TEXTO DO EXERCÍCIO:
--

Peritos querem que se torne público relatório sobre óbitos maternos
Há dois anos, anunciava-se uma investigação à mortalidade materna registada em 2020. Naquele ano, 17 mulheres morreram devido a complicações da gravidez, parto e puerpério, levando a taxa de mortalidade ao valor mais alto dos últimos 38 anos, conforme noticiou o JN na altura. A comissão encarregue de analisar aqueles óbitos entregou o seu relatório ainda ao anterior Executivo, atualizando-o há cerca de um mês, estando na Direção-Geral da Saúde (DGS). Defendendo os peritos que se torne público. Já a DGS remete esclarecimentos para aquando da sua publicação.
“A Comissão [de Acompanhamento da Mortalidade Materna] produziu o relatório ainda na altura do anterior Governo, enviou para a DGS e para o Ministério, o que se passou não lhe sei dizer”, diz, ao JN, o obstetra Diogo Ayres de Campos, que integra aquele grupo de trabalho. Posteriormente, e porque a “Dra. Rita Sá Machado [diretora-geral da Saúde] considera o assunto prioritário”, houve nova reunião, com uma “revisão das conclusões” há cerca de um mês, esclarece.
“O relatório está na DGS para ser publicado”, afirma a ginecologista e obstetra Marina Moucho , membro daquela comissão. Questionada pelo JN, a DGS apenas fez saber que “o relatório referente à mortalidade materna ainda está a ser desenvolvido” e que só prestará esclarecimentos quando o mesmo for divulgado.
Para a também diretora do serviço de obstetrícia do Centro Hospitalar Universitário de São João, “era importante que saísse o relatório para se avaliar os cuidados de saúde maternos”. Vincando que a “rede de referenciação continua a funcionar bem”. Apontando o dedo, tal como Diogo Ayres de Campos, à forma como é registado o óbito pelos médicos no SICO, fazendo com que o país, em matéria de mortalidade materna, passasse da subnotificação à sobre notificação.

--

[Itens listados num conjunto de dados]
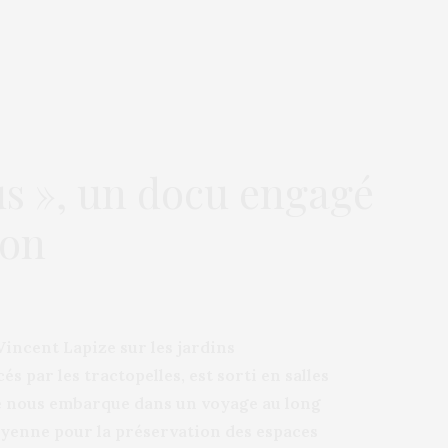
us », un docu engagé
ion
Vincent Lapize sur les jardins
s par les tractopelles, est sorti en salles
agé nous embarque dans un voyage au long
toyenne pour la préservation des espaces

--

OBJETIVO DO EXERCÍCIO: Transcreva do texto sobre os óbitos maternos o trecho que começa nas palavras “Para a também” e termina depois de “à sobre notificação.”.

A SUA RESPOSTA:
Para a também diretora do serviço de obstetrícia do Centro Hospitalar Universitário de São João, “era importante que saísse o relatório para se avaliar os cuidados de saúde maternos”. Vincando que a “rede de referenciação continua a funcionar bem”. Apontando o dedo, tal como Diogo Ayres de Campos, à forma como é registado o óbito pelos médicos no SICO, fazendo com que o país, em matéria de mortalidade materna, passasse da subnotificação à sobre notificação.